What actually happened to Clubhouse?

You’re probably not the biggest fan of 2020, but there’s one thing you have to admit. This catastrophic year gave a real motivational kick to many new tech ideas that just waited for their moment to bloom. One of them was an inconspicuous audio startup Clubhouse — a clannish little app for the chosen ones. Yes, you heard me right. You could use it only with an invitation and on an iOS device. Elite enough? Probably so, because after a few months upon its official launch, the company was valued at $1 billion! The idea came out so big, that it was nearly instantly copycatted by brands such as Facebook, Twitter, Slack or Spotify. Even the invite codes (which were generally free) were sold for hundreds of dollars on eBay. But as you probably know, nothing lasts forever and the app was no exception.

The hype’s got real

If you didn’t get an invite or you got one but couldn’t use it on your Android device, you probably missed the opportunity of experiencing the power of Clubhouse. And it was like a true internet revolution happening in front of our eyes. 500,000 live conversational rooms created each day, 10 million active users, big players like Mark Zukerberg or Elon Musk hopping aboard, hundreds millions dollars of venture capital money. It was all quite impressive for a less than a year old social app available only on iPhones.

A quick rescue operation

The hype was intense, but didn’t really last that long. In 2021, the Clubhouse owners decided to expand the platform for Android users too, but it barely made a difference. The thrill ran out and people moved on to more occupying, post-quarantine activities. As a result, the number of sign-ups and installs drastically dropped and the Clubhouse has fallen from the pedestal of being one of the top downloaded social media apps.

What went wrong?

Why has the Clubhouse fame never reached the level of social media giants like Facebook, Twitter or Instagram? There are several reasons that come to mind.
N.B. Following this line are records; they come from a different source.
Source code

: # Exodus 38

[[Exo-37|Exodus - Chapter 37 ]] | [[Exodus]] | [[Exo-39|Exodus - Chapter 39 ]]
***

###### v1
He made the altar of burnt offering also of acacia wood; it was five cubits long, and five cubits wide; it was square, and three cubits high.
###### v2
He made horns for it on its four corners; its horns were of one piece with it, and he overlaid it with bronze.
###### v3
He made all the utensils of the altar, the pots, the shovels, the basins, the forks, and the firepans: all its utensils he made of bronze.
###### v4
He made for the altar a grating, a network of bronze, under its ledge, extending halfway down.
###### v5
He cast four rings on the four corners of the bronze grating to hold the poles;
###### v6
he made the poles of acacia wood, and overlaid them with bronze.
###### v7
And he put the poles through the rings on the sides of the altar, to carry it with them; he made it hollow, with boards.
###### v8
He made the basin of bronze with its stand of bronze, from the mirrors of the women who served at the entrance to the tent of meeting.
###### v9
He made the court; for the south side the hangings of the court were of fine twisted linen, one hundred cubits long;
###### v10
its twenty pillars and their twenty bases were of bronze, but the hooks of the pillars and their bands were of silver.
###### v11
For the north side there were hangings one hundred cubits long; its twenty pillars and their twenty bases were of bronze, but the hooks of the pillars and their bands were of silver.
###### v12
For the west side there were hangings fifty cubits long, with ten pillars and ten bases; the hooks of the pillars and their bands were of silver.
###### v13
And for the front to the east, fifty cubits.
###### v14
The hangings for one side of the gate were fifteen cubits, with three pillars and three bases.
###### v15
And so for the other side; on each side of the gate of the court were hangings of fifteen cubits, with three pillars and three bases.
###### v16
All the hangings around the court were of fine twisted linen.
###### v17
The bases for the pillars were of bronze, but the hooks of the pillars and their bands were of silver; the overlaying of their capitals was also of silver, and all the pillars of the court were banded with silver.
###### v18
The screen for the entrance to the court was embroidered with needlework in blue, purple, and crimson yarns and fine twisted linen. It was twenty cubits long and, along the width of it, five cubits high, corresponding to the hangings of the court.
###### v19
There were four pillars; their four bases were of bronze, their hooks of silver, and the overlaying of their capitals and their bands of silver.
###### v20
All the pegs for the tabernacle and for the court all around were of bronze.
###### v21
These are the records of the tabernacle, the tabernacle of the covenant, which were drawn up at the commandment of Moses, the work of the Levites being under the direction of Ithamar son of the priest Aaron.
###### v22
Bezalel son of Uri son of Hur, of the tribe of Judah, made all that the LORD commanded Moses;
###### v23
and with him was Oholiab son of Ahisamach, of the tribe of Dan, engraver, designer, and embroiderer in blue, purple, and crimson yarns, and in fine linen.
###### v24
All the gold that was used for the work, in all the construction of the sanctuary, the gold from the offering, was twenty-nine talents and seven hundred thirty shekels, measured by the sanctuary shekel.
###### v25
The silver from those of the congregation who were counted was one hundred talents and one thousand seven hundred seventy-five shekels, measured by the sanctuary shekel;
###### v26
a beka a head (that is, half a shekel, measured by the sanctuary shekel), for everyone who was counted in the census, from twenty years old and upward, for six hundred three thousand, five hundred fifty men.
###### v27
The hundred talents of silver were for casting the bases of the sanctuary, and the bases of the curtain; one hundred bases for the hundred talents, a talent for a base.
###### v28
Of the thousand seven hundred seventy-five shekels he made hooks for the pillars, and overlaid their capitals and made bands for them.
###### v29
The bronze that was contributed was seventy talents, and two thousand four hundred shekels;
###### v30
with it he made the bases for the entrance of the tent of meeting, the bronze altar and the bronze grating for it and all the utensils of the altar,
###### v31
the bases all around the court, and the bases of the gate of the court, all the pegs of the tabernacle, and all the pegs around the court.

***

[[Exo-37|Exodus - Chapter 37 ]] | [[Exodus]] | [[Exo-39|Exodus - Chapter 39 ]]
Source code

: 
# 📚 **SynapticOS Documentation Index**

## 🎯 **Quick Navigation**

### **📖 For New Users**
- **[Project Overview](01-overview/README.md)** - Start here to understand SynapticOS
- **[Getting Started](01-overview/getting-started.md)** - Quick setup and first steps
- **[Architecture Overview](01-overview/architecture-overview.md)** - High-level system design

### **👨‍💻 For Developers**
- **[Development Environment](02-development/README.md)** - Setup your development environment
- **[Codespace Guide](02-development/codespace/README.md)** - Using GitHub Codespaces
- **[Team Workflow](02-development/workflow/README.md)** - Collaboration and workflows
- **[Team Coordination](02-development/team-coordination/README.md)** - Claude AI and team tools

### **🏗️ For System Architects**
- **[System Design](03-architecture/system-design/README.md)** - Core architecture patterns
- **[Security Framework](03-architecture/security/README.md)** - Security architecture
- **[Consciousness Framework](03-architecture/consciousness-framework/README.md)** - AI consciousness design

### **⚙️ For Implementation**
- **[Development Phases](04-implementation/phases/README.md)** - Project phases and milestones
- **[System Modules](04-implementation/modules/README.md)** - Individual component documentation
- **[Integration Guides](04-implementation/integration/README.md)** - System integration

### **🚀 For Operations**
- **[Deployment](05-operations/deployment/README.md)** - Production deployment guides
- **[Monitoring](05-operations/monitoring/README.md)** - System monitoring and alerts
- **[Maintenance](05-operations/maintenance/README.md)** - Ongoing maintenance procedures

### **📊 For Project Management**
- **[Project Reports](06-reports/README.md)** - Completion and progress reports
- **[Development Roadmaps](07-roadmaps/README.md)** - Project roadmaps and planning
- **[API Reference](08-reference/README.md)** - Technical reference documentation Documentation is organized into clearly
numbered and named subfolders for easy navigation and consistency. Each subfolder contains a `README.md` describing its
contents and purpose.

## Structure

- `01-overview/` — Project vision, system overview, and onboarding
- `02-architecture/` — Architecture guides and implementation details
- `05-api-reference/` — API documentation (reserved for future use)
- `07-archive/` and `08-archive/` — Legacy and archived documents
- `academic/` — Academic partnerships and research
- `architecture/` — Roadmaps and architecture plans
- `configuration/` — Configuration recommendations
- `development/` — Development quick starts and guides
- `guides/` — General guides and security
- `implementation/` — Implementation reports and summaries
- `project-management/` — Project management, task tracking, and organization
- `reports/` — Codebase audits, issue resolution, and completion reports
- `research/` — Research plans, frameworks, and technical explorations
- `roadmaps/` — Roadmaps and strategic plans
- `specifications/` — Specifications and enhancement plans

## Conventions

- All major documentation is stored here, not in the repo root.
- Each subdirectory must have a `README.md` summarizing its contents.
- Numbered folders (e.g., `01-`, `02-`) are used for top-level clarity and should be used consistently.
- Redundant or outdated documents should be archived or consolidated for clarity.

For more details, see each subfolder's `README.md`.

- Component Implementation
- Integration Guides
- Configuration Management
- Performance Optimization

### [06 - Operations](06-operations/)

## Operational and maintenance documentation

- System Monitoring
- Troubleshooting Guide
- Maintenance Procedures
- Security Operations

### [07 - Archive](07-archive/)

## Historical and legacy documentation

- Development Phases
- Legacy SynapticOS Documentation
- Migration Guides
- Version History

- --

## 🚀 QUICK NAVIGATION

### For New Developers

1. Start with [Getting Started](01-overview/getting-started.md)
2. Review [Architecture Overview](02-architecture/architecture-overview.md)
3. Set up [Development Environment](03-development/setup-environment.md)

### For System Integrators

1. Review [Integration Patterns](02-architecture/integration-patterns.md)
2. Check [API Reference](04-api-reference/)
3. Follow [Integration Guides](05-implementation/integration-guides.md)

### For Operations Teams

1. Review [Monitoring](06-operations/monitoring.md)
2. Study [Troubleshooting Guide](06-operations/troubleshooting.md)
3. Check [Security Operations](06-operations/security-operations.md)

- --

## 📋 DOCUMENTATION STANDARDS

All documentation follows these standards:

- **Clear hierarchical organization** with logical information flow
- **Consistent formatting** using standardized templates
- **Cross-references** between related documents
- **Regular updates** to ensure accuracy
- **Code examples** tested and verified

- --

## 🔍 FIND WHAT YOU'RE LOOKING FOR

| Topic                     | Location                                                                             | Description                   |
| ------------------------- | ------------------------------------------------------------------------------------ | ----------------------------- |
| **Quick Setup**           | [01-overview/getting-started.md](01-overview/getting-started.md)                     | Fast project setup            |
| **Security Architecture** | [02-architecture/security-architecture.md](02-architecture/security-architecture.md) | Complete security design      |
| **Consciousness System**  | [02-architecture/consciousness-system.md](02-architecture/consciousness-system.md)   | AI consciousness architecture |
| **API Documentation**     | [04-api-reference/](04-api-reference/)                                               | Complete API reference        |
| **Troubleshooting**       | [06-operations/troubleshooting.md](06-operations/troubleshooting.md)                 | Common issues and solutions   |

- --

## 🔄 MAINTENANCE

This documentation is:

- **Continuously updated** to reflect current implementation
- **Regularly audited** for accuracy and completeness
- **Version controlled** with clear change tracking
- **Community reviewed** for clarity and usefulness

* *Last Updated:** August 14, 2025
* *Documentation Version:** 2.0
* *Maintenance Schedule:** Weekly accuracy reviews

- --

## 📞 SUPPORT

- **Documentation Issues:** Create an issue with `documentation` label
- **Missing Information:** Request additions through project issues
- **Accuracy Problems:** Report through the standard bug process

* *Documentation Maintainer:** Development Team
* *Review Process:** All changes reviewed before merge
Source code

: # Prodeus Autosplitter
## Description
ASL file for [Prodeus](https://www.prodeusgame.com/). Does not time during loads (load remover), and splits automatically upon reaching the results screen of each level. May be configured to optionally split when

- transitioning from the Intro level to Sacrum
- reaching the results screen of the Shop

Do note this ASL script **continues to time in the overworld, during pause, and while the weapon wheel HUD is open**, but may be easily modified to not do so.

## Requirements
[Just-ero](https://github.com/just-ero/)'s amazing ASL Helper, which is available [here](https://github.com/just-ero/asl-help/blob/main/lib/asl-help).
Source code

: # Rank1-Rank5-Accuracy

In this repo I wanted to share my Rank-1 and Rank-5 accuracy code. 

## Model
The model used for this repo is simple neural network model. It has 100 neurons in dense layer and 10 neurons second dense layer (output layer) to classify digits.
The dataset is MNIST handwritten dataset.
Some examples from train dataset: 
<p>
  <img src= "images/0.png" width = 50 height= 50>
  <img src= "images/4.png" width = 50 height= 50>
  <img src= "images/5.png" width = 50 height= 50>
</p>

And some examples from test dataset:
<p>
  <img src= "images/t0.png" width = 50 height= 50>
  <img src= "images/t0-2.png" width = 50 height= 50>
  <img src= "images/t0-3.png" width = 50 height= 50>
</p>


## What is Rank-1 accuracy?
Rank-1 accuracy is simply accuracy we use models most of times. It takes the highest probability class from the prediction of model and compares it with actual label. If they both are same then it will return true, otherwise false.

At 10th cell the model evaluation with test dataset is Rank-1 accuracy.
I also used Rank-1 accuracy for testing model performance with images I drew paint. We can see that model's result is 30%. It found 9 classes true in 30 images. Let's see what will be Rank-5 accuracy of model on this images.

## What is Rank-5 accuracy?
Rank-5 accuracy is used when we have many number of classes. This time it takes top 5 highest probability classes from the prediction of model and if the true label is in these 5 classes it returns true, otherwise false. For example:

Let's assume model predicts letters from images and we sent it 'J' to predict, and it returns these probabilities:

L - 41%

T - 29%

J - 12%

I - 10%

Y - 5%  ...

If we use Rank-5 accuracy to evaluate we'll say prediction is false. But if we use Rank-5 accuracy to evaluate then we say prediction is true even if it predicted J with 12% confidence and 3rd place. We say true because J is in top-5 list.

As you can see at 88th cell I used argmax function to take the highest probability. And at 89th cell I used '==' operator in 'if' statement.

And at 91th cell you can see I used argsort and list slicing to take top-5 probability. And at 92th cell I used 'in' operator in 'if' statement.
It hasn’t been irrelevant that the app gained such huge popularity during the strictest lockdown. Sitting at home, having nowhere to go, and not being able to meet with others resulted in an increased need for contact. And Clubhouse was indeed a place that provided us with what we missed most — a tad of normality. But as the pandemic slowed down, more and more people got vaccinated, and we were able to participate in real meetups, conferences, concerts, and events of any other kind, the app started to feel too claustrophobic. We left our phones behind and focused on real-life relationships, not needing as much of an online contact anymore.

Imagine that Facebook, Instagram and Spotify disappear. Just like that, in a second, forever. Would you freak out or lead a normal life, not worrying about your brand, social life or a legit source of music? It’s probably closer to scenario no. 1, right? And what would you do if it happened to Clubhouse? Would you even notice that it’s gone? Yup, I thought so.

Clubhouse doesn’t really give you much choice when it comes to browsing for interesting content. You have to dive into a particular conversation to check if it really suits your needs. And sometimes, even after giving it a five-minute trial, it’s hard to tell if the meeting is worth your time or not. A quick update with a possibility of adding relevant tags to each chat would do the trick. But nobody cared enough to implement the changes.

It’s a common opinion that as a product alone Clubhouse lacks a real added value. However, whilst looking at it as a feature, it may create a great business opportunity for companies that need an additional space for discussion. Podcasts are great, but they lack interaction with the audience. An audio functionality like Clubhouse could be a missing link here.

If you were a big player company, a famous entrepreneur or a celebrity, you didn’t have to wait for your audience to come along. But if you’re an unknown creator, even with a fascinating topic in mind, there’s a risk that no one will enter your room — and it’s quite demotivating. There were probably many people who wanted to make it big, but didn’t even have a chance to present their point of view. And as you may guess — they all left the Clubhouse with a negative experience and never came back.

Contemporary internet users have a short attention span and the majority of technology consumption is in the hands of Gen Z. Thus, if a newly launched app wants to conquer the virtual world, it should walk past the Millennials and Boomers, focusing mostly on the youngest and most demanding audience — the Zoomers. And what did they think about the Clubhouse? Well, they quickly got bored and left.

Will Clubhouse be able to bounce back?

The Clubhouse went from the internet’s darling to its reject when people started to perceive it as a colossal waste of time. Nobody likes that in today’s busy world. The problem laid in both the platform’s technical shortcomings as well as an overall lack of purpose and refinement. It was fun while it lasted, but without a great deal of rethinking or even reinventing the concept from scratch, the app may not survive.